Non doveva dunque lanciarla?
Narciso Rossi che cosa avrebbe detto? Lo avrebbe schernito, avrebbe raccontato a tutti la sua viltà, perchè egli, l'idealista, si era rifiutato di aiutarlo, per disciplina di partito, per stare agli ordini dei superiori, mentre l'altro, il ribelle, l'audace, non aveva trovato il coraggio necessario.
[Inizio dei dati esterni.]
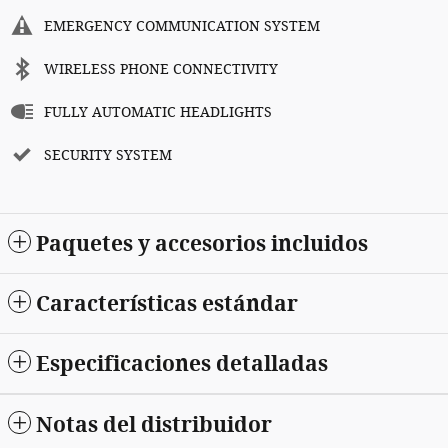
EMERGENCY COMMUNICATION SYSTEM
WIRELESS PHONE CONNECTIVITY
FULLY AUTOMATIC HEADLIGHTS
SECURITY SYSTEM
Paquetes y accesorios incluidos
Características estándar
Especificaciones detalladas
Notas del distribuidor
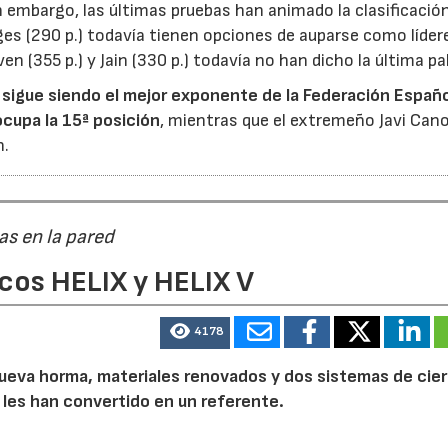
in embargo, las últimas pruebas han animado la clasificación
ges (290 p.) todavía tienen opciones de auparse como líder
n (355 p.) y Jain (330 p.) todavía no han dicho la última pa
) sigue siendo el mejor exponente de
la Federación Españ
ocupa la 15ª posición
, mientras que el extremeño Javi Cano 
n.
as en la pared
cos HELIX y HELIX V
4178
a nueva horma, materiales renovados y dos sistemas de cier
 les han convertido en un referente.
Da vero bambino aveva bisogno di un compagno, e da solo non sapeva, non poteva fare nulla… Sentì uno sdegno infinito contro Narciso Rossi e la brama di punirlo. Voleva affrontarlo, giungere a lui, costringerlo ad uscire in sua compagnia, menarlo in qualche ritrovo e allora lanciare la bomba, per compromettere lui pure, per unirlo alle altre vittime e per fargli subire la morte del traditore.
Non ne poteva più in chiesa. Si fece largo tra la folla, giunse all'uscio e passò sulla via.
Il vento soffiava più forte che mai; la neve scendeva fitta; i passanti procedevano frettolosi; nessuno si curava dell'uomo, che portava sul petto la morte.
Un grido, un urlo. Una fanciulla è scivolata; fa degli sforzi immensi per tenersi in piedi ed urla dalla paura, dallo spavento di dover stramazzare al suolo, a rischio di rompersi le gambe e le braccia.
Egli le è vicino; ad un passo di distanza. Corre da lei per aiutarla. Essa getta disperata le braccia al suo collo, per sostenersi a lui: una fanciulla modesta, poveramente vestita. Dal collo le pende una medaglina della Madonna.
Povera fanciulla; la sua esile persona cozza col suo maschio petto sul quale riposa la bomba. Un rombo terribile, spaventoso, e sul suolo candido di neve giacciono due cadaveri insanguinati, sfracellati, orrendamente mutilati, sui quali scende fitta, fitta la neve, coprendo tutti e due, l'assassino e l'assassinata, di un candido mantello.
Candido per l'umile vergine, che era stata quella mattina alla Comunione ed ora si recava con un incarico della madre inferma dalla zia. Candido anche per lui, l'assassino, che era colpevole al cospetto degli uomini.
Lo era anche al cospetto di Dio?
La grazia aveva picchiato al suo cuore più volte, e specialmente quella notte nel sonno; ed egli le aveva fatto il sordo. Ma quante volte disprezziamo la grazia, perchè non la conosciamo, perchè ci hanno insegnato a non farne conto, perchè ci hanno educato male?